Your goal: Can you update the lines from the very first one through the line containing "Does 民族乡发展项目专项资金 represent", swapping "chart" for "graph" and keeping everything else the same?

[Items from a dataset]
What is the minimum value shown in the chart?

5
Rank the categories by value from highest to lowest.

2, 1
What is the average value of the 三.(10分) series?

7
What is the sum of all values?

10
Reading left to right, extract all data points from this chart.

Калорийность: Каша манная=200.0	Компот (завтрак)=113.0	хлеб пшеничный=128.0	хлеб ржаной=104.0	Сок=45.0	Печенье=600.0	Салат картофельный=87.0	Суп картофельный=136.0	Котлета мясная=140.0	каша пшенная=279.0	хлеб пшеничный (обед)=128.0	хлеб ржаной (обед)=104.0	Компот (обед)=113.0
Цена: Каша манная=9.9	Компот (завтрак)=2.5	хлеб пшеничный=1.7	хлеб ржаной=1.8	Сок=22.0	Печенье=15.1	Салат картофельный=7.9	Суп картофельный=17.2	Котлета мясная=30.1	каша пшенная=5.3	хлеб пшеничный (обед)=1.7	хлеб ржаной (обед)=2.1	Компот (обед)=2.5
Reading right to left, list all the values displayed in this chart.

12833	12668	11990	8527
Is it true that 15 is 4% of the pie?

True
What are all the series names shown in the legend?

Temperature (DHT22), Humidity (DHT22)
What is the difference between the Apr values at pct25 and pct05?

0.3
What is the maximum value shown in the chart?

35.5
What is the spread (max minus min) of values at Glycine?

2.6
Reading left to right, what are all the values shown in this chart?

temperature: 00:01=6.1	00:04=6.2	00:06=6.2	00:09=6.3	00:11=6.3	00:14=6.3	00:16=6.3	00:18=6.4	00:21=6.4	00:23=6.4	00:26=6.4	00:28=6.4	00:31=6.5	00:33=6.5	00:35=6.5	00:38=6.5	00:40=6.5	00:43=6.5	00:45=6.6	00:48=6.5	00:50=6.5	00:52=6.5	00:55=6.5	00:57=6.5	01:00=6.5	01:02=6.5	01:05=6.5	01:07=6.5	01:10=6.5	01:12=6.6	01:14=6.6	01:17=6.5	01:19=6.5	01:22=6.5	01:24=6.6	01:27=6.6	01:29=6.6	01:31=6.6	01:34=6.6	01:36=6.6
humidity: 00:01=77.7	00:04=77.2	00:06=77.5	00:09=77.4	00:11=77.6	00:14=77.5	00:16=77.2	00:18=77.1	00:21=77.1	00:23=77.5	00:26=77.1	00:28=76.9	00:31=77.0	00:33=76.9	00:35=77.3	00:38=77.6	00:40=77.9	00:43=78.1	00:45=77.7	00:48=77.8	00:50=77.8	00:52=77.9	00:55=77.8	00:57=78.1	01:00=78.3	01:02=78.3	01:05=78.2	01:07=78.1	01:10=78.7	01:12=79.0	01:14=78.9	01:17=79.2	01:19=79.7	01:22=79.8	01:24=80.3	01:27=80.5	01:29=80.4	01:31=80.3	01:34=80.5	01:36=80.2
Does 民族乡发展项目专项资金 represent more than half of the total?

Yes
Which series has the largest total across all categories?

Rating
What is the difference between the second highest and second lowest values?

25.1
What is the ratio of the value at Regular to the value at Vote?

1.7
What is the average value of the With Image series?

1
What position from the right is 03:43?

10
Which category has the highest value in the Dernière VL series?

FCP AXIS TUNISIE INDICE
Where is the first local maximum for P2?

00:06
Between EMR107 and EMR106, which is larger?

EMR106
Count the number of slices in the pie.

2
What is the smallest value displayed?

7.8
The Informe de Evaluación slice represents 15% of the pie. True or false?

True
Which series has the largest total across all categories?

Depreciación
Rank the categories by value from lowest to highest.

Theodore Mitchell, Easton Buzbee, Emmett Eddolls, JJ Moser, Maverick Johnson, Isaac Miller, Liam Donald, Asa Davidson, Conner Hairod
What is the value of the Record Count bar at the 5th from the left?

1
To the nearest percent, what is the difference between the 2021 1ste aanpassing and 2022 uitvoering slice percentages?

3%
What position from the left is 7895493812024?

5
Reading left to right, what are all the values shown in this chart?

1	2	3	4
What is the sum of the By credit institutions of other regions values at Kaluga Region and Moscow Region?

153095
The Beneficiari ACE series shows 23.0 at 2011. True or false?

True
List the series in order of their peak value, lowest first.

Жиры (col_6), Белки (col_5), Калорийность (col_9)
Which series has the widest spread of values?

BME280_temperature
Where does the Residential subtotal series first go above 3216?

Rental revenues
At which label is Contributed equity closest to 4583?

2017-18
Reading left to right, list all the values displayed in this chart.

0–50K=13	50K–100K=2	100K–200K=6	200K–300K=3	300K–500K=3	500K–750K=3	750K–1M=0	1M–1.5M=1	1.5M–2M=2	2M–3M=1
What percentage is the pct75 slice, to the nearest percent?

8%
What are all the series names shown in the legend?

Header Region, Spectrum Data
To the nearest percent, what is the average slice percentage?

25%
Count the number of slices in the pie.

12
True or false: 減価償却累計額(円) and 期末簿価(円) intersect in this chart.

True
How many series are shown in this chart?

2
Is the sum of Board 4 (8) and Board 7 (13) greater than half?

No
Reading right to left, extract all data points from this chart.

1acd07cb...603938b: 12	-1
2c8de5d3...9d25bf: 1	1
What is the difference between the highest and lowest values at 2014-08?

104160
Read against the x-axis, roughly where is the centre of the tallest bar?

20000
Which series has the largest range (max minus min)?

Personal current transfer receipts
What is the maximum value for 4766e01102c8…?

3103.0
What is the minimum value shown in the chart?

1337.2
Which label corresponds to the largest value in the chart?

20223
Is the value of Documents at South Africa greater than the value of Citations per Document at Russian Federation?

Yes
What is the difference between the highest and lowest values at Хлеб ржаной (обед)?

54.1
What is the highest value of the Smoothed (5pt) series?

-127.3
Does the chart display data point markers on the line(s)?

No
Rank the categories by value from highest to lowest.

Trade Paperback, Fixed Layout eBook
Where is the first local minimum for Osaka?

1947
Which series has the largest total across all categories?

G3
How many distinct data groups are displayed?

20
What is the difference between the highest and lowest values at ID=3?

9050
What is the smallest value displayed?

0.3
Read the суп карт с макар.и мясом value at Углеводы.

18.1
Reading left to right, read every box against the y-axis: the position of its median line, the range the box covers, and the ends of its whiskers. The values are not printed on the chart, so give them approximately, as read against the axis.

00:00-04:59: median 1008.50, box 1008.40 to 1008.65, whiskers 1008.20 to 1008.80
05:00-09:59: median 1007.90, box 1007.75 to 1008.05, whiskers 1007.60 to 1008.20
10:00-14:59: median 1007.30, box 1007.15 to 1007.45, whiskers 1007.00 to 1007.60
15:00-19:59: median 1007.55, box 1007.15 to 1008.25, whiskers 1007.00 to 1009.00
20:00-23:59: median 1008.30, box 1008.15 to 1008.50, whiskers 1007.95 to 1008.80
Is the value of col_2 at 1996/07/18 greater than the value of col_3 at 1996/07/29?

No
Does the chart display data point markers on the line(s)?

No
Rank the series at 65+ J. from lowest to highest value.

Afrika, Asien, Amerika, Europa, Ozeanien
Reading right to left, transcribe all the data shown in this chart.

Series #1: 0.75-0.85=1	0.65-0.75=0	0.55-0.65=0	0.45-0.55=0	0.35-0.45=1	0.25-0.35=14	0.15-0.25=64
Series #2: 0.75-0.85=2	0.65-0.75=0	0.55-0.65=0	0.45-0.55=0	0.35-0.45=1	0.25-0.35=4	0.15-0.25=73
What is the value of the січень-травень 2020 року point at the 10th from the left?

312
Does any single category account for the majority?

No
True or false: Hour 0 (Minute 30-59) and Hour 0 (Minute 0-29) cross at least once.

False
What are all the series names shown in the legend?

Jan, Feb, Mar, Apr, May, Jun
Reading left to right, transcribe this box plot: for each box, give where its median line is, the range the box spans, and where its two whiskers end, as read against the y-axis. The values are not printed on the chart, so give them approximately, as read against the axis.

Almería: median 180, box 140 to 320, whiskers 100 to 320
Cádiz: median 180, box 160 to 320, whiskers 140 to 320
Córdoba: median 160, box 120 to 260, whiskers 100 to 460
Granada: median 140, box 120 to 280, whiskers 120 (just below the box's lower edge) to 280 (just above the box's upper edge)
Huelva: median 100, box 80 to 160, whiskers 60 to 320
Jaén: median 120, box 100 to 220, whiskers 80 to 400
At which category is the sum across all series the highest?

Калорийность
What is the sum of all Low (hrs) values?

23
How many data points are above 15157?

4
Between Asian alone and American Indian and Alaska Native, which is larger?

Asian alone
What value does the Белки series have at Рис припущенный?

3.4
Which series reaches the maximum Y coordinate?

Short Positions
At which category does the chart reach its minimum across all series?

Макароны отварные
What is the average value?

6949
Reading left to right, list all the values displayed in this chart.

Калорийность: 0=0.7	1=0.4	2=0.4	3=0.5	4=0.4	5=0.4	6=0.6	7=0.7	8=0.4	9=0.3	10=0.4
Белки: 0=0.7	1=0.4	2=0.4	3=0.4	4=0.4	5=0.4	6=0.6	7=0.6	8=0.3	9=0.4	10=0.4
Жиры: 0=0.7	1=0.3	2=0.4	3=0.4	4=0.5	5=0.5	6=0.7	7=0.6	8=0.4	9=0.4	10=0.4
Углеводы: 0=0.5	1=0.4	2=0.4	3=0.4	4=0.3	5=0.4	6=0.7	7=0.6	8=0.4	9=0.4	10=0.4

Response area:
What is the minimum value shown in the graph?

5
Rank the categories by value from highest to lowest.

2, 1
What is the average value of the 三.(10分) series?

7
What is the sum of all values?

10
Reading left to right, extract all data points from this graph.

Калорийность: Каша манная=200.0	Компот (завтрак)=113.0	хлеб пшеничный=128.0	хлеб ржаной=104.0	Сок=45.0	Печенье=600.0	Салат картофельный=87.0	Суп картофельный=136.0	Котлета мясная=140.0	каша пшенная=279.0	хлеб пшеничный (обед)=128.0	хлеб ржаной (обед)=104.0	Компот (обед)=113.0
Цена: Каша манная=9.9	Компот (завтрак)=2.5	хлеб пшеничный=1.7	хлеб ржаной=1.8	Сок=22.0	Печенье=15.1	Салат картофельный=7.9	Суп картофельный=17.2	Котлета мясная=30.1	каша пшенная=5.3	хлеб пшеничный (обед)=1.7	хлеб ржаной (обед)=2.1	Компот (обед)=2.5
Reading right to left, list all the values displayed in this graph.

12833	12668	11990	8527
Is it true that 15 is 4% of the pie?

True
What are all the series names shown in the legend?

Temperature (DHT22), Humidity (DHT22)
What is the difference between the Apr values at pct25 and pct05?

0.3
What is the maximum value shown in the graph?

35.5
What is the spread (max minus min) of values at Glycine?

2.6
Reading left to right, what are all the values shown in this graph?

temperature: 00:01=6.1	00:04=6.2	00:06=6.2	00:09=6.3	00:11=6.3	00:14=6.3	00:16=6.3	00:18=6.4	00:21=6.4	00:23=6.4	00:26=6.4	00:28=6.4	00:31=6.5	00:33=6.5	00:35=6.5	00:38=6.5	00:40=6.5	00:43=6.5	00:45=6.6	00:48=6.5	00:50=6.5	00:52=6.5	00:55=6.5	00:57=6.5	01:00=6.5	01:02=6.5	01:05=6.5	01:07=6.5	01:10=6.5	01:12=6.6	01:14=6.6	01:17=6.5	01:19=6.5	01:22=6.5	01:24=6.6	01:27=6.6	01:29=6.6	01:31=6.6	01:34=6.6	01:36=6.6
humidity: 00:01=77.7	00:04=77.2	00:06=77.5	00:09=77.4	00:11=77.6	00:14=77.5	00:16=77.2	00:18=77.1	00:21=77.1	00:23=77.5	00:26=77.1	00:28=76.9	00:31=77.0	00:33=76.9	00:35=77.3	00:38=77.6	00:40=77.9	00:43=78.1	00:45=77.7	00:48=77.8	00:50=77.8	00:52=77.9	00:55=77.8	00:57=78.1	01:00=78.3	01:02=78.3	01:05=78.2	01:07=78.1	01:10=78.7	01:12=79.0	01:14=78.9	01:17=79.2	01:19=79.7	01:22=79.8	01:24=80.3	01:27=80.5	01:29=80.4	01:31=80.3	01:34=80.5	01:36=80.2
Does 民族乡发展项目专项资金 represent more than half of the total?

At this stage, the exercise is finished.